As stated out by Berman, a neuroscientist at the Michigan University, Cell phones, which in the previous few years have transformed into full-fledged computers with extremely swift Internet connections, enable individuals lessen the tediousness of exercising, "the grocery store line, stoplights or lulls in the dinner conversation" (Richtel, 2010). Therefore, Technology has turned out to be a consistent antidote to tedium by making the tiniest windows of time enjoyable, as well as potentially fruitful. On the other hand, scientists have pointed out to much unexpected side effects of digital technology. Whenever people busy up their brains with digital form of input, they deprive themselves the downtime that accorded them a better learning opportunity as well remembering information. Simply said and written, digital technology has tampered with the innovative capacity of human beings.

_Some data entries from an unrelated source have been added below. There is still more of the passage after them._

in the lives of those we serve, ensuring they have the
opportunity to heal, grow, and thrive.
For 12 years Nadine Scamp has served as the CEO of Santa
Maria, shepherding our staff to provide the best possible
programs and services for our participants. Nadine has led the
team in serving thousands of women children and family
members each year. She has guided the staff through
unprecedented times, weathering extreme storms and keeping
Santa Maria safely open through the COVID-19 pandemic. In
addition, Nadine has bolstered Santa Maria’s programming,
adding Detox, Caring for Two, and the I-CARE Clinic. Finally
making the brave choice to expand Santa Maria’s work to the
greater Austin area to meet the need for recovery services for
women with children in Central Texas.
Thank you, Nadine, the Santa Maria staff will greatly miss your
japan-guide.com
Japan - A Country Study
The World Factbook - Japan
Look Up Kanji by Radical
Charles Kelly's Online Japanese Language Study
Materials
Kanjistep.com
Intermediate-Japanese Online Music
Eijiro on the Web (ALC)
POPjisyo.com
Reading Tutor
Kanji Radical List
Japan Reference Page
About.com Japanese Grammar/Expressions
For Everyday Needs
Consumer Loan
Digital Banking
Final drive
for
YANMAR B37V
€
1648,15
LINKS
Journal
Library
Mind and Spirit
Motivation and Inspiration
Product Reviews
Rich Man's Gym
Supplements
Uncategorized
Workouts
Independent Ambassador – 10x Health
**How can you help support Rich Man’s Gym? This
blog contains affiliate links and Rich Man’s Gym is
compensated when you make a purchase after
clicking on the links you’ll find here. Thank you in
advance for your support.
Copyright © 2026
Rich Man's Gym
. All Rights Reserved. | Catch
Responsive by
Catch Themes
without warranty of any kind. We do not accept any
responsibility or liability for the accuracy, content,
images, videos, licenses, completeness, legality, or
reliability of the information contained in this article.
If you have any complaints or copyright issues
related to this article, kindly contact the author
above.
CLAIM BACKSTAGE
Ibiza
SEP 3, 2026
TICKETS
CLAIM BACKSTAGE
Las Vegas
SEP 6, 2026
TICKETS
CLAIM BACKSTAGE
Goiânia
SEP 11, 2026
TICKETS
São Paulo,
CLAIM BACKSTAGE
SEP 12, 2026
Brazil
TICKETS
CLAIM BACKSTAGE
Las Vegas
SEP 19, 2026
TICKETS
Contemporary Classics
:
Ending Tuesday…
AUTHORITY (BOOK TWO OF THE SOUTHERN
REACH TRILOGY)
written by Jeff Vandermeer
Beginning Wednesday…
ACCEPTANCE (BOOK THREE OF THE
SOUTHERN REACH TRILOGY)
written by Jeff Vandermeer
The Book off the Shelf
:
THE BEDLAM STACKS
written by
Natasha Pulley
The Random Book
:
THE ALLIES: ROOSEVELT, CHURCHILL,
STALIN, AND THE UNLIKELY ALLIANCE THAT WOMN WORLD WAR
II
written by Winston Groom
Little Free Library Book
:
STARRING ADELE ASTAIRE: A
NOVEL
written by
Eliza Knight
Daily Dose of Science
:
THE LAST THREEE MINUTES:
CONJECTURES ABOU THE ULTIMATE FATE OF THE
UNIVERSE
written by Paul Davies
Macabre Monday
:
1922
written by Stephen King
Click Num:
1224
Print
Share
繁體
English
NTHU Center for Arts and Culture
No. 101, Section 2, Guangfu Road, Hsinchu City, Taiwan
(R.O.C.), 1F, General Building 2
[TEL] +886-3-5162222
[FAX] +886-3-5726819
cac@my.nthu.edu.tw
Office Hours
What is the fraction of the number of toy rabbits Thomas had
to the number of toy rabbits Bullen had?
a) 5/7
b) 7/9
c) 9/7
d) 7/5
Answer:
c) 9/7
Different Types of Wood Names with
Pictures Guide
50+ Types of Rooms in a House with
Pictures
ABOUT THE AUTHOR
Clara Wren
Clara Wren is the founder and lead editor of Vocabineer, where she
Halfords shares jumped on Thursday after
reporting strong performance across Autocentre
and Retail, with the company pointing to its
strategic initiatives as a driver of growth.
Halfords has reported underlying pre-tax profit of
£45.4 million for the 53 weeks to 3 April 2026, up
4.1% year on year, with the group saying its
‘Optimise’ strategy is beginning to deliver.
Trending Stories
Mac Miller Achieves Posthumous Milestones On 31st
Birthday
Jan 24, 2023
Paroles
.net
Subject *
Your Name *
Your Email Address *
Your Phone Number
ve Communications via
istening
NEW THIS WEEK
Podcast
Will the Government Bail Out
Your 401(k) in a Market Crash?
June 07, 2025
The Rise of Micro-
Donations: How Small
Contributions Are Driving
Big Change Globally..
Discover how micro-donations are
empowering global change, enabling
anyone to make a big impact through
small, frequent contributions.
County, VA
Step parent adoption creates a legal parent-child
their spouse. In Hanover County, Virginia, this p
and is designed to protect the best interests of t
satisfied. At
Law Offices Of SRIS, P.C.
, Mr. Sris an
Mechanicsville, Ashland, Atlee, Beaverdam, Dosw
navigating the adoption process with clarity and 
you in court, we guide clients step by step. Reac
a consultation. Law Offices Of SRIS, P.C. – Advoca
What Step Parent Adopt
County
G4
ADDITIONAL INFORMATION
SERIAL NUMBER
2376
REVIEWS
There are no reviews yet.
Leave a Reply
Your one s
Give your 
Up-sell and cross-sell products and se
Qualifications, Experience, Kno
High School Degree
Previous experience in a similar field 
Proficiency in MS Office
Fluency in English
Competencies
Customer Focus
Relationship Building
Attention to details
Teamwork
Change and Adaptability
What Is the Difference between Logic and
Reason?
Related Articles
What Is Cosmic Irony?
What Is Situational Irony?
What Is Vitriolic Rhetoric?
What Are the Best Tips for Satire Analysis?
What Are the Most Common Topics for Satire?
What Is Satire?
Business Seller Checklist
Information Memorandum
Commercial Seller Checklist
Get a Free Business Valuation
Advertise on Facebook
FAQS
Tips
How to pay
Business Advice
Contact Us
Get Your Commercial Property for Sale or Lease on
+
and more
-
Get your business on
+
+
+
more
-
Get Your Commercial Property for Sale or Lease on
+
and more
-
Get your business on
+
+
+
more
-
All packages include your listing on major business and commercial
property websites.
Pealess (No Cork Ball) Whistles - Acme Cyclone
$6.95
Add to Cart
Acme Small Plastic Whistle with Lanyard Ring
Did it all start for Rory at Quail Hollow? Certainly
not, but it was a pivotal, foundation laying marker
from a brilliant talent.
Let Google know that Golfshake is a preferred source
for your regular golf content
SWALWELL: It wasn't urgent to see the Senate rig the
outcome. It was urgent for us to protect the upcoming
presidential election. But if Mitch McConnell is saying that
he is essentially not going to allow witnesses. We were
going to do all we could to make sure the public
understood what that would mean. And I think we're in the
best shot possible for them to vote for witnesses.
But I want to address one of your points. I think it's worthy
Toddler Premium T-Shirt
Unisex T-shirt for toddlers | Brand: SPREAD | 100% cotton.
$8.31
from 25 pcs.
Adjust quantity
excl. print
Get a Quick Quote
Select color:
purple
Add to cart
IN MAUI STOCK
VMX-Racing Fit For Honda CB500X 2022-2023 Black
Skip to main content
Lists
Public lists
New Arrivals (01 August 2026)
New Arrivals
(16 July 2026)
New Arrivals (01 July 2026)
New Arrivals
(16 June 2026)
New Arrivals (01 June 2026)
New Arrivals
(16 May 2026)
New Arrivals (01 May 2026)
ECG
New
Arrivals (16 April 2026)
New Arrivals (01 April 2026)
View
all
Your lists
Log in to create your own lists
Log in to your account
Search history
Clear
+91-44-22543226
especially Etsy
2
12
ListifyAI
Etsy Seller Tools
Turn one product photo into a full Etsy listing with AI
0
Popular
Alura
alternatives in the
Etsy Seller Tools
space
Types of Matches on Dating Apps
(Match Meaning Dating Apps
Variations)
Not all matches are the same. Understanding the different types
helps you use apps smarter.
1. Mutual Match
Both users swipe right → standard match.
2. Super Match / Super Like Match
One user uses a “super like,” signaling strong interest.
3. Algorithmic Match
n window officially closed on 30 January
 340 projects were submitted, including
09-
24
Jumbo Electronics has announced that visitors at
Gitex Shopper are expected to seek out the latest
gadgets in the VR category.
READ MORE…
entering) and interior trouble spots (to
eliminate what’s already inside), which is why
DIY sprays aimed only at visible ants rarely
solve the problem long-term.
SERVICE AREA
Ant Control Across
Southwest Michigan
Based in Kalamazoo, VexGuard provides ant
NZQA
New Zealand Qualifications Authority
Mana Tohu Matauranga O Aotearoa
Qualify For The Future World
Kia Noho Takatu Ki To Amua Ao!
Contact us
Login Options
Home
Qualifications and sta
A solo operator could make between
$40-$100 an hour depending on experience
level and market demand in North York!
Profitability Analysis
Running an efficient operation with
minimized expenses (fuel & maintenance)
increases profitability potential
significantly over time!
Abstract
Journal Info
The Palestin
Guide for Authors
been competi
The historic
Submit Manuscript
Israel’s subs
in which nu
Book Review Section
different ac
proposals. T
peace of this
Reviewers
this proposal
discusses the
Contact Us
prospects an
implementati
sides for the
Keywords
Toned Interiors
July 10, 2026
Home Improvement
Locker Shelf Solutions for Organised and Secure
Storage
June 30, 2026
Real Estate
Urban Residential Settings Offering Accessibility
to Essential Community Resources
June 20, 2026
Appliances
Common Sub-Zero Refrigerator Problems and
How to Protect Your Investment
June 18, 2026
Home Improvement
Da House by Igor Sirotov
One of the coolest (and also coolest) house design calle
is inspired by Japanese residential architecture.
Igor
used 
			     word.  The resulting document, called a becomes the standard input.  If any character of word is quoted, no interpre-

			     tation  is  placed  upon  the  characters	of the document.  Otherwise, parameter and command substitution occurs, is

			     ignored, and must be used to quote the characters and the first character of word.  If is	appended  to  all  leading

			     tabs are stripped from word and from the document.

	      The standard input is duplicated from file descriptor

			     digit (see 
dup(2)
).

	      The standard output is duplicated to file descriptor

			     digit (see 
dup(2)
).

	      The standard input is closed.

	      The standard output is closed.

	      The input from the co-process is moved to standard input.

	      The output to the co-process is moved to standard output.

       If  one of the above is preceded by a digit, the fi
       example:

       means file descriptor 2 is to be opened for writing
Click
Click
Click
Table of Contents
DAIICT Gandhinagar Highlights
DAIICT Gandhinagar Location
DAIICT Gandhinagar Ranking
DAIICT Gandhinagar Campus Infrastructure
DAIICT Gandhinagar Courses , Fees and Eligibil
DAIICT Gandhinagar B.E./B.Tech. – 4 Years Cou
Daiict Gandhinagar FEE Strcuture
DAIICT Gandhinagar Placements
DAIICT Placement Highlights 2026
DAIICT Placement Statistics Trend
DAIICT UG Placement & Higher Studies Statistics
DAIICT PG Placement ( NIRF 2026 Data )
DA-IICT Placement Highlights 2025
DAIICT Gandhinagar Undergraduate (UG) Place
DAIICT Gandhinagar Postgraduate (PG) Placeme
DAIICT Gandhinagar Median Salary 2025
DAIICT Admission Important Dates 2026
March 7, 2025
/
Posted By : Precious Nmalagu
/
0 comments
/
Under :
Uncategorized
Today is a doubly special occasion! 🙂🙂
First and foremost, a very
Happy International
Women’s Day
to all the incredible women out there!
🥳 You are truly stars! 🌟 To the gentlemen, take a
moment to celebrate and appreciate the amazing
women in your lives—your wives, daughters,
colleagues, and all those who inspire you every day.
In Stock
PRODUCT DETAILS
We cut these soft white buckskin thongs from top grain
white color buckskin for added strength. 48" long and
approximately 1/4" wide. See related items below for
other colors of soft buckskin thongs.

Similarly, scholars from various schools of thoughts have been exploring new avenues under which to explain the effect of fast emerging era of digital technology. For instance, scientists at the University of California discovered that when the brain is exposed to a new experience, such as travelling around an unfamiliar area, the brain demonstrated new patterns of activity. In addition, only when the brain takes a break from the walk around does it begins to formulate a persistent memory of experience. Although the specimens of the research were rats, the researchers have in addition induced that results also apply to human beings as well.

There is to a large extent concern now in whether the almost obsessive use of cell phones as well as other digital devices is distressing our aptitude to maintain deep thought. Furthermore, researchers are working hard day and night to try and establish a link between digital devices and neurological disorders such as depression, schizophrenia and attention deficit disorder. Despite the consequences, there is currently a whole production of mobile software developers rivalling to help people scrape the entertainment scratch. For instance, Flurry, a business that trail the use of apps, has established that mobile games are characteristically played for 6.3 minutes, although that several are played for much shorter intervals. As an alternative of having long tranquil breaks, like going out for two hours of lunch, game makers such as Electronic Arts have come up with micro-moments which has totally reinvented the gaming experience among patrons.

This has led to several business people having a pretty good reason to be frequently examining their phones for games updates. "I check it a lot, whenever there is downtime," (Dickson, 2010) said Mr Chen. Some moments earlier he was texting with an acquaintance while he stood in line at a bagel shop. Chen stopped only when the lady at the back the counter interrupted him to request for his order. Mr. Chen, who lately started his business, does not want to fail to notice a prospective customer. However since he improved his phone to a feature-rich BlackBerry, he can experience being stressed out by what he illustrated as interior pressure to frequently stay in contact.